To address you at this, the last meeting of the Senate, is a great honour and a privilege. I am speaking to a body of men and women who have honourably discharged the historical task to which they were appointed by our people. In so doing you have helped lay a solid foundation of our democracy.

Farewells do bring their measure of sadness. But this closure sets the seal on a transition of which you yourselves have been architects and builders. We are shutting the door on an interim arrangement for something more permanent. Most of you will continue to serve as elected representatives, though in new ways. Today's ceremony symbolises and affirms our transition to democracy.

The Chief Whip, I am told, had occasion recently to recall - or so he claimed - that a number of my previous visits to the Senate have been associated with a certain degree of controversy. The reason, I have no doubt, lies with this august body - you have clearly never been comfortable with the traditional perception of second chambers as bodies whose members are not very active or lively.

Inactivity was definitely not a characteristic of this house. Senators have eagerly fulfilled their tasks and participated fully in the activities of Parliament. Especially your contributions to the various parliamentary committees, and to the Constitutional Assembly and its committees, bear testimony to this fact.

At Kempton Park, amongst other things, a multi-tier system of government was negotiated. South Africa's fragmented and racially structured second tier of government, it was agreed, should be replaced by a completely new dispensation consisting of nine provinces.

We also concluded that there was a need for a senate or second chamber in South Africa, not only as an upper chamber of general review, but specifically to symbolise and promote the unity of South Africa and its people by giving expression to the interdependence of all provinces and to protect provincial interests.

In fulfilling your task of representing the provinces, you introduced new measures to enhance interaction between Senate and the provinces. You established links and functional systems which could not be foreseen at the time of drafting, and were therefore not addressed in the Interim Constitution.

Through such actions, in effect, you completed the 1993 Constitution. More than that, you also became involved with communities at grass root level to assist in resolving their problems. You set an example of how to bring government closer to the people; how to promote national unity and reconciliation.

In regard to your direct contribution to national unity and reconciliation, there is a general feeling that debates in the Senate usually exhibited few of the counterproductive features which sometimes occur when the robustness of democratic debate passes over to blatant party political posturing and even open hostility. Your dignified style of conducting business contributed in enhancing confidence in our young democracy.

Integral to the achievement of these objectives, was the Senate's role as an upper chamber of review in the legislative process. Your involvement in every piece of legislation passed thus far by our first democratically elected Parliament has helped us along the road of transformation towards a non-racial democracy that addresses the needs of all its citizens. One thinks in particular of innovative legislation concerning education, health services, language policy, local government and traditional affairs.

As the first generation of senators in a democratic South Africa, you have the vital task dismantling the Senate and reconstructing it into the National Council of Provinces in terms of the new Constitution.

Amongst the changes ushered in by our new Constitution, and new forms of allocation of revenue from central to provincial governments together with the shift to a system of co-operative governance, will greatly enhance the collective role of provinces in the governance of our democracy.

This is the context that gives the move from a Senate to a National Council of Provinces its particular significance. This is what endows the work of the NCOP with major responsibility for the well-being of our nation. This is what makes the work of the NCOP and its members radically different from that of the Senate and its Senators, and also different from the National Assembly.

*Data lines:*
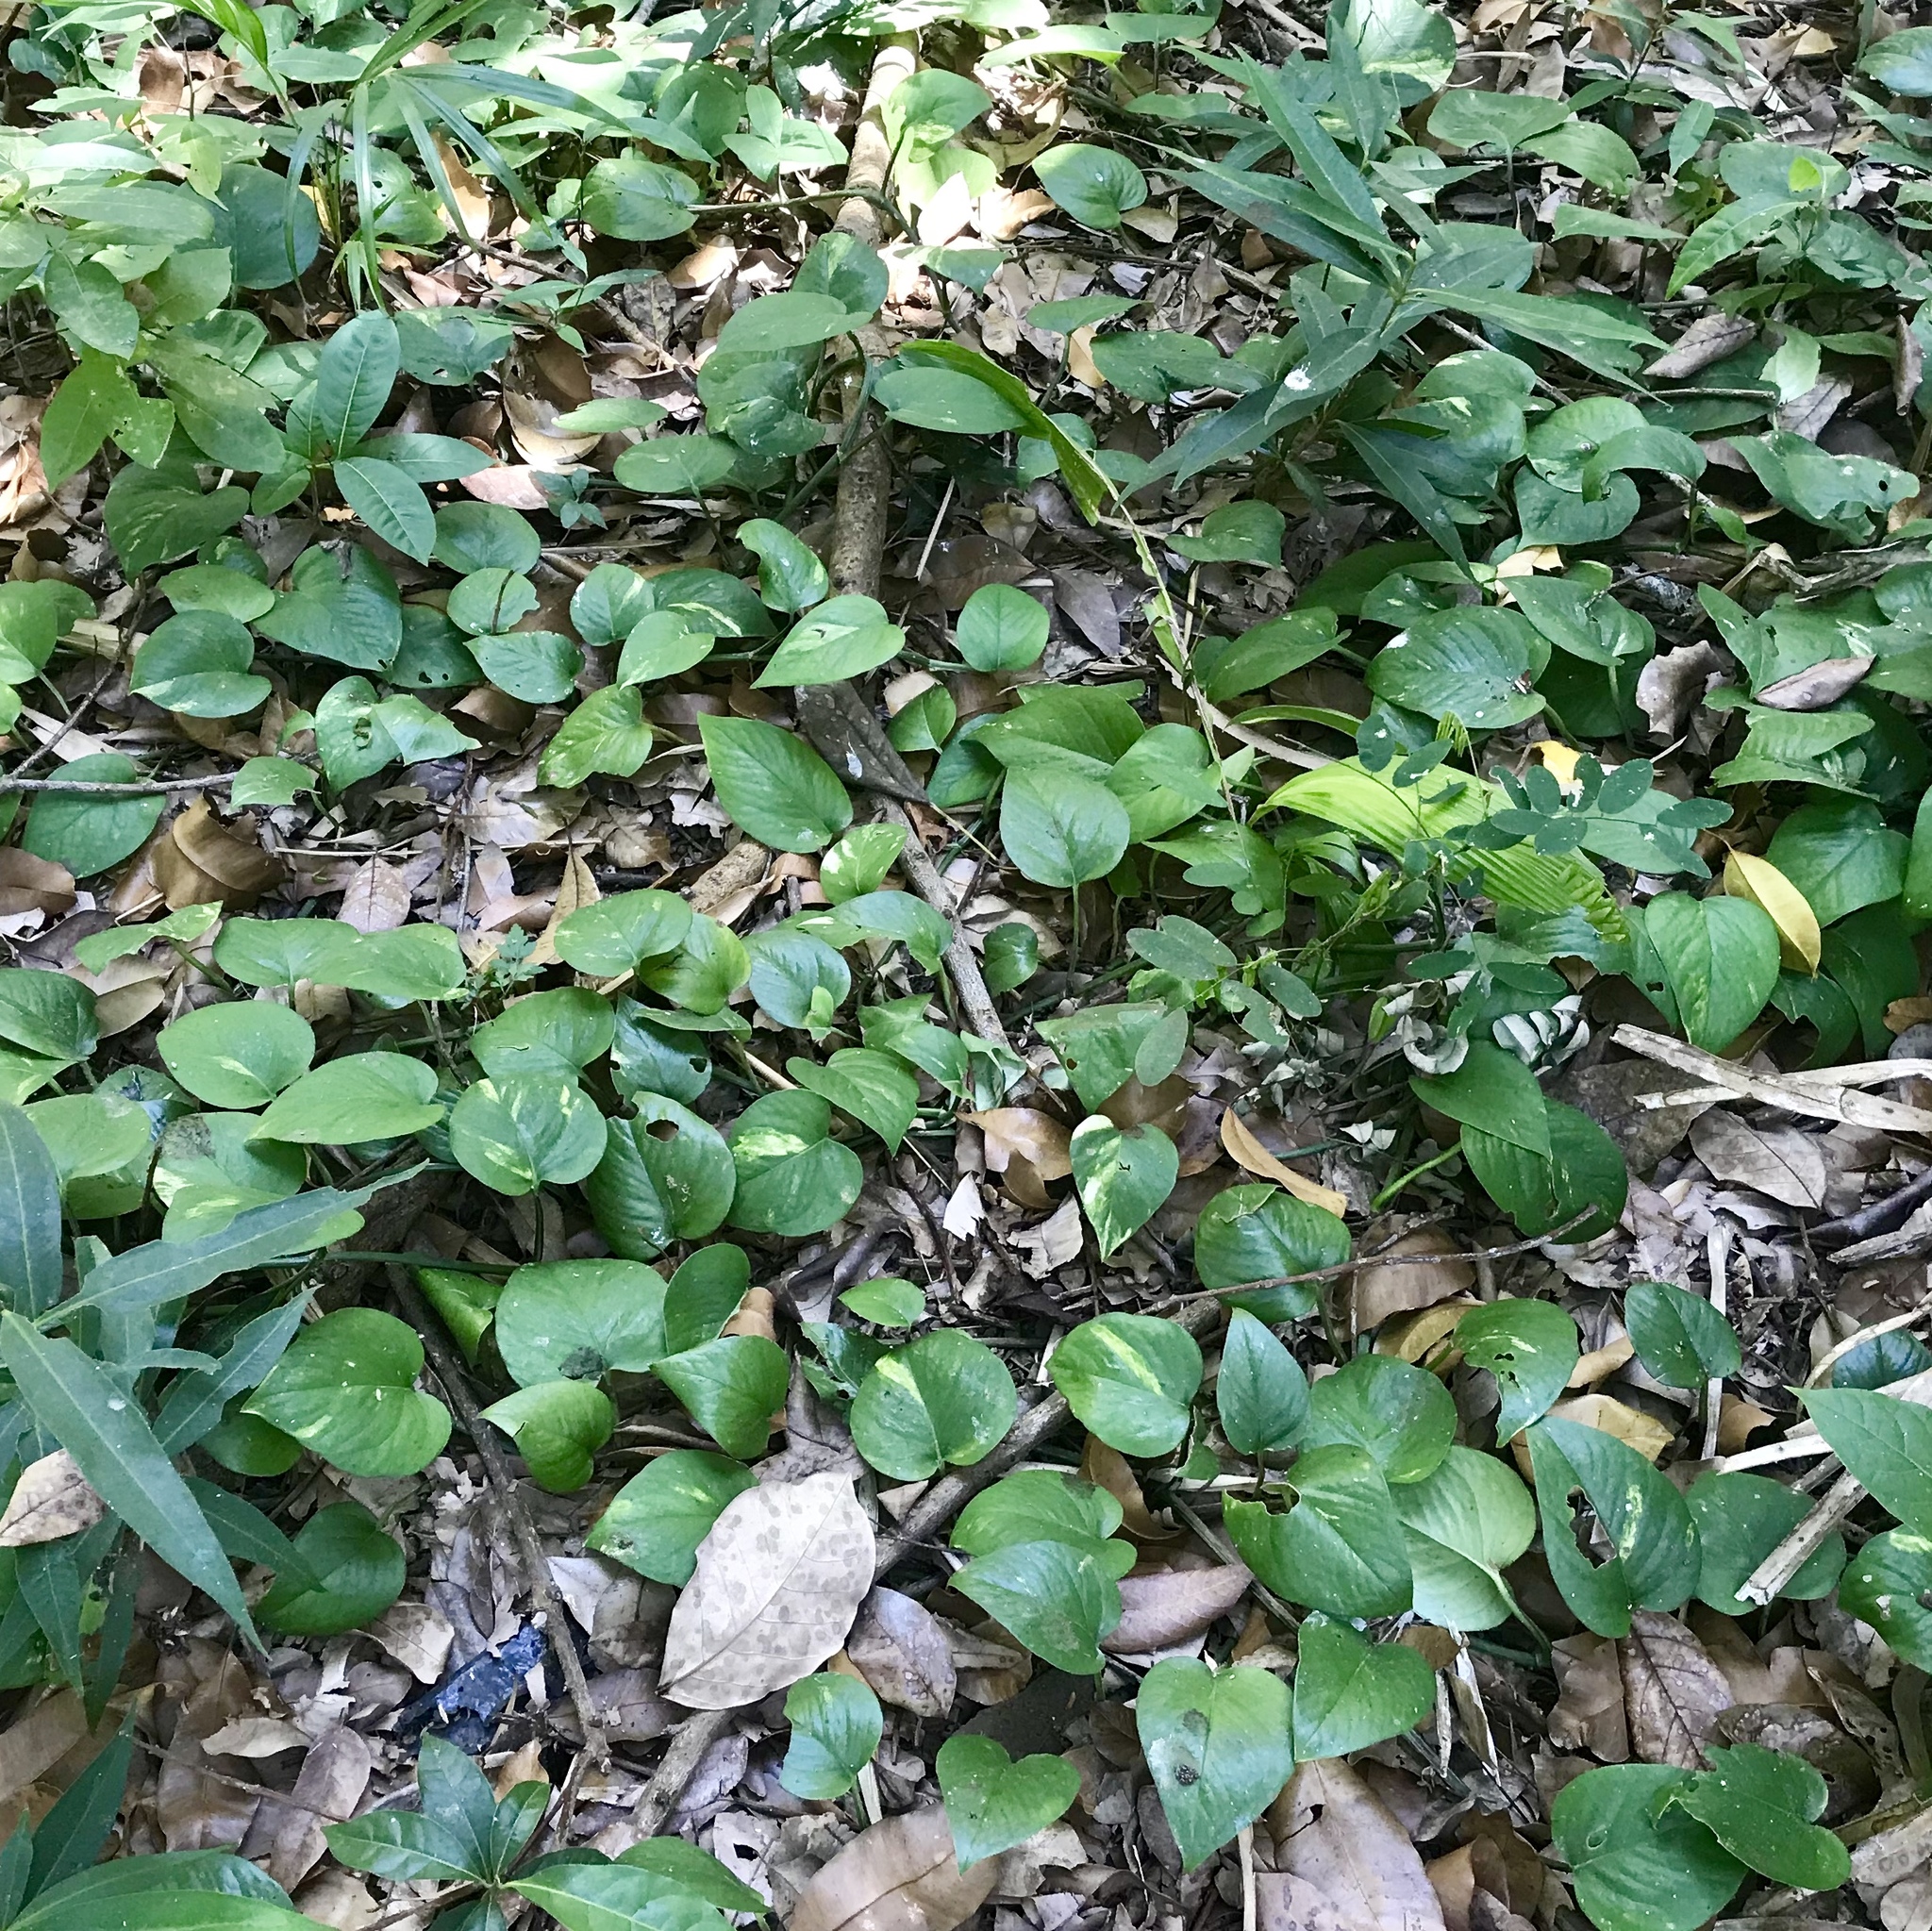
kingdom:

*Job:* Rewrite the stretch of the farewell speech from "In regard to" through "our young democracy.", swapping "dignified" for "courteous". The listing has nothing to do with what is asked here.

*Complete response:*
In regard to your direct contribution to national unity and reconciliation, there is a general feeling that debates in the Senate usually exhibited few of the counterproductive features which sometimes occur when the robustness of democratic debate passes over to blatant party political posturing and even open hostility. Your courteous style of conducting business contributed in enhancing confidence in our young democracy.